Many of us think of tickets as fully completed thoughts that require time and money to resolve. However, a ticket can be a question, a suggestion, an early idea that flowers into a great new feature, etc. A ticket is just the start of a conversation, and software teams can improve by cultivating an environment that promotes communication via tickets.
Asynchronous communication means that everyone can get involved in the conversation.
Instead of engaging a single @employee, you can engage the entire @team on a distributed and easy-to-track platform (such as GitHub issues). This opens up the conversation to whomever on the team is willing to get involved. This leads to another point:
Contribute to a discussion only if you have the time to give the communication the thought it deserves.
That is, put your money (time) where your mouth is. If you have thoughts on an issue, make sure you have the time to back them up. Otherwise, your comments can sidetrack or stall the conversation. As Balter says, “Avoid drive-by opinions.”

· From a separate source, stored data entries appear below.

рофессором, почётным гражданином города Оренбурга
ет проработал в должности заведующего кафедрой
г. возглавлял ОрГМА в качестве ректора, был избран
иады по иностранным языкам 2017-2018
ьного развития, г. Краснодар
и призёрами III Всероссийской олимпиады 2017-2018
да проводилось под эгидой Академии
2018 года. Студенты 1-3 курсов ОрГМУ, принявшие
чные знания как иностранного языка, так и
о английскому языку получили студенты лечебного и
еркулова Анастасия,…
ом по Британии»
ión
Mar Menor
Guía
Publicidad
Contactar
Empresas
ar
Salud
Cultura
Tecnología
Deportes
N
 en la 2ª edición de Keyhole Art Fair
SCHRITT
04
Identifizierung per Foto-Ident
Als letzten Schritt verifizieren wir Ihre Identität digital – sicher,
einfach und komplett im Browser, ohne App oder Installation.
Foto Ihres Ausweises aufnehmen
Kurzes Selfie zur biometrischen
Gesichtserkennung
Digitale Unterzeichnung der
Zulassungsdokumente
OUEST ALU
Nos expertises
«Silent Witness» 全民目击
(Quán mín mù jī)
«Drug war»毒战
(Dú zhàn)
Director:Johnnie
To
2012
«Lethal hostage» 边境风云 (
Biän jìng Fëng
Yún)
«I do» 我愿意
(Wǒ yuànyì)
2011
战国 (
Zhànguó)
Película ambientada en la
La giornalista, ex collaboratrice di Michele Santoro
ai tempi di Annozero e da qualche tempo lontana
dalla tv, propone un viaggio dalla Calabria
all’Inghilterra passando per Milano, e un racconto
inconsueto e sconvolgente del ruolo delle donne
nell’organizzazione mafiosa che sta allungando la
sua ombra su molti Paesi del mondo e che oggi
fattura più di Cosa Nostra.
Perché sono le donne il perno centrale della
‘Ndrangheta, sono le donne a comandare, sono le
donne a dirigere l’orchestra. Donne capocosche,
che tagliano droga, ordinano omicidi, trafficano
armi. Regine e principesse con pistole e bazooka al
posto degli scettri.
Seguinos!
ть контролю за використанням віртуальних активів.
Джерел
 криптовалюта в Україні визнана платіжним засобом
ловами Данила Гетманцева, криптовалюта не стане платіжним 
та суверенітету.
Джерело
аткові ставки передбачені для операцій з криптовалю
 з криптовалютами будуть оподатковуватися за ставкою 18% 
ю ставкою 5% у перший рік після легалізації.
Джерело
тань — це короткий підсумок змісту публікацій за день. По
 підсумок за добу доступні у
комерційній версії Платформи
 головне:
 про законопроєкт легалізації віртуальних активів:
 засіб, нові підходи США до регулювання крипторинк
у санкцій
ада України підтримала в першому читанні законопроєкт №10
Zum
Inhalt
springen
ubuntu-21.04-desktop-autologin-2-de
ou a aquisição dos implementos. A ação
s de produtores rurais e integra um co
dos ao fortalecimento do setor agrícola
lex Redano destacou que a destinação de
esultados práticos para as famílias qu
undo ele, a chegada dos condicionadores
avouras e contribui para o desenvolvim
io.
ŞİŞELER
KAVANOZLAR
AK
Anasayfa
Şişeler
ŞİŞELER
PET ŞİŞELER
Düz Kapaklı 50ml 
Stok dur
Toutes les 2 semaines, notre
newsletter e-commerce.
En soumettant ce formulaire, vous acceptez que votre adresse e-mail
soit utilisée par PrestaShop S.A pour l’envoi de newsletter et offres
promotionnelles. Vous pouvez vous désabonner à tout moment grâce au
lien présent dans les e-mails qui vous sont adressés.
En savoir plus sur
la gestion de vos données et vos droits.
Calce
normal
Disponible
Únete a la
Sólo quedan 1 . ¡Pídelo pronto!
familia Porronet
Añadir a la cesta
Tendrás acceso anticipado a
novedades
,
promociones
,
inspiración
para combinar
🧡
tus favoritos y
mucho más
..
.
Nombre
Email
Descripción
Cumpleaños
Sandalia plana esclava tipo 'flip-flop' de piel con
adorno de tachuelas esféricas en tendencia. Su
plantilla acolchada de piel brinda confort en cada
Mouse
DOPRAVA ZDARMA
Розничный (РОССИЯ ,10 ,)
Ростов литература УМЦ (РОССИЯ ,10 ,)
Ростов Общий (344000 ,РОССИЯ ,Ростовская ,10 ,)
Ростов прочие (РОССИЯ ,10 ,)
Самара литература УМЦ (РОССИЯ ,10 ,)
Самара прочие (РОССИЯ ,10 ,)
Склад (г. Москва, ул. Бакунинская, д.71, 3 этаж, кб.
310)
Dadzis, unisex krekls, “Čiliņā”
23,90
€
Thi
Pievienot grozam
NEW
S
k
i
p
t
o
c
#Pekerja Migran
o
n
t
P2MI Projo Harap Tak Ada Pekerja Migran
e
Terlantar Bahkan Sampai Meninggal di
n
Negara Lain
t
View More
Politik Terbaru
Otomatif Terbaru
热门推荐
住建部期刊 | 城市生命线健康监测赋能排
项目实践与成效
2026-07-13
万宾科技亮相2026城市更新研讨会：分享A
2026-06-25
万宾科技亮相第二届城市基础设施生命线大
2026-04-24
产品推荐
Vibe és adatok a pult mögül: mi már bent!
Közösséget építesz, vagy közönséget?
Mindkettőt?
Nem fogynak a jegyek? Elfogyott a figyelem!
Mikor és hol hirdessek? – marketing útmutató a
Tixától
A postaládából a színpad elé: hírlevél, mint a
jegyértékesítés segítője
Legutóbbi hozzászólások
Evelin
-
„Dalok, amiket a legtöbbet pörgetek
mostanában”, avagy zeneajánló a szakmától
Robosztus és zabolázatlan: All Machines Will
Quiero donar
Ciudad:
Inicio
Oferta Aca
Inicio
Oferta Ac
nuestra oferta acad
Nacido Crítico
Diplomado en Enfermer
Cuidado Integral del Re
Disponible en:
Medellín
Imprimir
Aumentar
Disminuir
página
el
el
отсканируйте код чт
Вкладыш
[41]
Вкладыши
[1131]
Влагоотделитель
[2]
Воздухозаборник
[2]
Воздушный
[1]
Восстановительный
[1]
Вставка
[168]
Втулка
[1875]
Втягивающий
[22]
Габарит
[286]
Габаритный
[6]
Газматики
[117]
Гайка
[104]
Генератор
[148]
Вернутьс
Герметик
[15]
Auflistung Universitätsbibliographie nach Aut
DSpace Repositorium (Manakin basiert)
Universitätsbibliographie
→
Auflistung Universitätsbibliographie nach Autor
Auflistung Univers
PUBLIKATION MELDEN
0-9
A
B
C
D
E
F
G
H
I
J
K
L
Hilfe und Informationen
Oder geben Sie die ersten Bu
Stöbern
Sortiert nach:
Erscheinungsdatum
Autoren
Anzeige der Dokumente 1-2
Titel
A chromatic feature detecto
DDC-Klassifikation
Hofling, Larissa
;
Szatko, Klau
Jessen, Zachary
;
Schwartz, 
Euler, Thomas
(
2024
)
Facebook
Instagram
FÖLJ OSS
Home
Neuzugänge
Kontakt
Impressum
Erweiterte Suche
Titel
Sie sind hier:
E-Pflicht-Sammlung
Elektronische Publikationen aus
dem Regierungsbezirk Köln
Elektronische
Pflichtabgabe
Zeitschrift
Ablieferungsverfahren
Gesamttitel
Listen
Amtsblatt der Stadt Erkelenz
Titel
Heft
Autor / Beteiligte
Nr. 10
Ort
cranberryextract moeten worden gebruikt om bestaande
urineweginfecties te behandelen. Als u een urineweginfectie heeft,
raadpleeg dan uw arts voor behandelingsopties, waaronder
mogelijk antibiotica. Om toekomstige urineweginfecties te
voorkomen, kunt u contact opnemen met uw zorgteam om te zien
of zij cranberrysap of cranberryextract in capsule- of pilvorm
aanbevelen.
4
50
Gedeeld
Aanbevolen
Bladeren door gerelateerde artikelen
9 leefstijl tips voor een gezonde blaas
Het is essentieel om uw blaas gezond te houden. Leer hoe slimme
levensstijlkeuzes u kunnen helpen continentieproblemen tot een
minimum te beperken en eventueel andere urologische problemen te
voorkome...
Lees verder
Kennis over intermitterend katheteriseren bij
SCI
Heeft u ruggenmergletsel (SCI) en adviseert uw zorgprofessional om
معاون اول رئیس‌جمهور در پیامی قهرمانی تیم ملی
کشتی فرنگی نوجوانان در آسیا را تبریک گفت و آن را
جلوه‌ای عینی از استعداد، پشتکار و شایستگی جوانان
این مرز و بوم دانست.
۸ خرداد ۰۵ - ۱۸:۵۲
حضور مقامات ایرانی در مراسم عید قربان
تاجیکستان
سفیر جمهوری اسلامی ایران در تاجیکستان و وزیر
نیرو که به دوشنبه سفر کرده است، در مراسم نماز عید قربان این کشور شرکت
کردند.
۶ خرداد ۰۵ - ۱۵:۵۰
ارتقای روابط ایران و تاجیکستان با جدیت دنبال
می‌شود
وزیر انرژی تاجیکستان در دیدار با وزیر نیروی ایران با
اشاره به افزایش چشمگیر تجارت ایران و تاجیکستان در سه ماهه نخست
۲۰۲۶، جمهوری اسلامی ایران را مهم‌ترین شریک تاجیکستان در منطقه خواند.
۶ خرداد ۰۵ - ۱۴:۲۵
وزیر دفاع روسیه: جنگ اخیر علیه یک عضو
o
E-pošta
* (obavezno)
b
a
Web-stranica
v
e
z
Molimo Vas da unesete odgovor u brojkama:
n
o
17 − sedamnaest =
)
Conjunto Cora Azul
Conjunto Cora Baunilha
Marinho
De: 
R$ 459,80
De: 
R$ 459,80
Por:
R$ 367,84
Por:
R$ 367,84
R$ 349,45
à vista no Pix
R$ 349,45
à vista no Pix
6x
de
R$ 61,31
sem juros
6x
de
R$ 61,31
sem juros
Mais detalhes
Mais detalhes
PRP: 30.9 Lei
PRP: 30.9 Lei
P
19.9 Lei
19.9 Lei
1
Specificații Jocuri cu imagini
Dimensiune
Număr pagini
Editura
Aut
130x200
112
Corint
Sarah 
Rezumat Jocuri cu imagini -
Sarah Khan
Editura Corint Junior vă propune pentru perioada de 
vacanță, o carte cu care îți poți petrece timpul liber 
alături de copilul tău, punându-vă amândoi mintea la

Finally, its worth reiterating that communication policies matter only if the team is dedicated to following them. There are many ways to break every one of Balter’s fifteen rules. For example, you can enforce PR reviews by locking the merge button without approval. But, this matters only if the team is dedicated to actually reviewing PRs instead of blindly approving them (say, because of lack of time). For communication policies to effect positive change, the team must understand the context of the rule--why it is needed or useful--and must agree to practice it. A team that can come together on a set of communication strategies can experience a significant boost in the pursuit of Better Scientific Software.